Mahmoud Amr H, Masters Matthew R, Yang Ying, Lill Markus A
Department of Medicinal Chemistry and Molecular Pharmacology, College of Pharmacy, Purdue University, 575 Stadium Mall Drive, West Lafayette, IN, 47906, USA.
Department of Pharmaceutical Sciences, University of Basel, Klingelbergstrasse 50, 4056, Basel, Switzerland.
Commun Chem. 2020 Feb 11;3(1):19. doi: 10.1038/s42004-020-0261-x.
Accurate and efficient prediction of protein-ligand interactions has been a long-lasting dream of practitioners in drug discovery. The insufficient treatment of hydration is widely recognized to be a major limitation for accurate protein-ligand scoring. Using an integration of molecular dynamics simulations on thousands of protein structures with novel big-data analytics based on convolutional neural networks and deep Taylor decomposition, we consistently identify here three different patterns of hydration to be essential for protein-ligand interactions. In addition to desolvation and water-mediated interactions, the formation of enthalpically favorable networks of first-shell water molecules around solvent-exposed ligand moieties is identified to be essential for protein-ligand binding. Despite being currently neglected in drug discovery, this hydration phenomenon could lead to new avenues in optimizing the free energy of ligand binding. Application of deep neural networks incorporating hydration to docking provides 89% accuracy in binding pose ranking, an essential step for rational structure-based drug design.
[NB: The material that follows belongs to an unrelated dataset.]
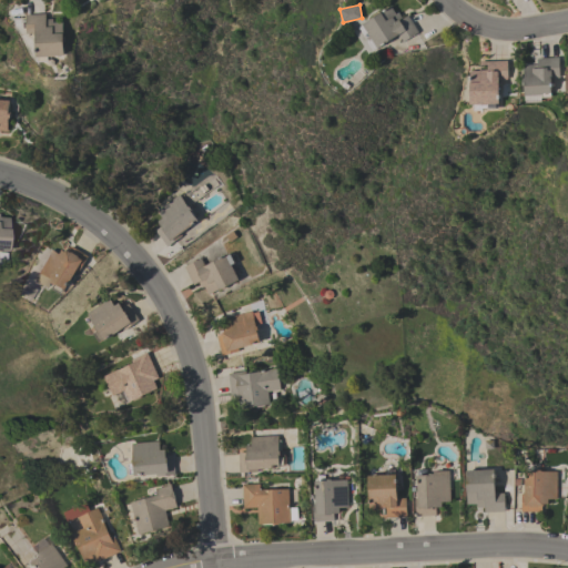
[(391,6),(396,13),(398,12),(402,18),(407,14),(418,31),(403,42),(397,34),(377,48),(363,24),(391,6)]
准确而高效地预测蛋白质-配体相互作用一直是药物研发从业者长久以来的梦想。水合作用处理不足被广泛认为是准确进行蛋白质-配体评分的一个主要限制因素。通过将针对数千种蛋白质结构的分子动力学模拟与基于卷积神经网络和深度泰勒分解的新型大数据分析相结合,我们在此一致确定了三种不同的水合模式对于蛋白质-配体相互作用至关重要。除了去溶剂化作用和水介导的相互作用外,在溶剂暴露的配体部分周围形成焓有利的第一壳层水分子网络被确定为蛋白质-配体结合所必需。尽管目前在药物研发中被忽视,但这种水合现象可能为优化配体结合自由能带来新途径。将包含水合作用的深度神经网络应用于对接,在结合姿态排序方面提供了89%的准确率,这是基于结构的合理药物设计的关键步骤。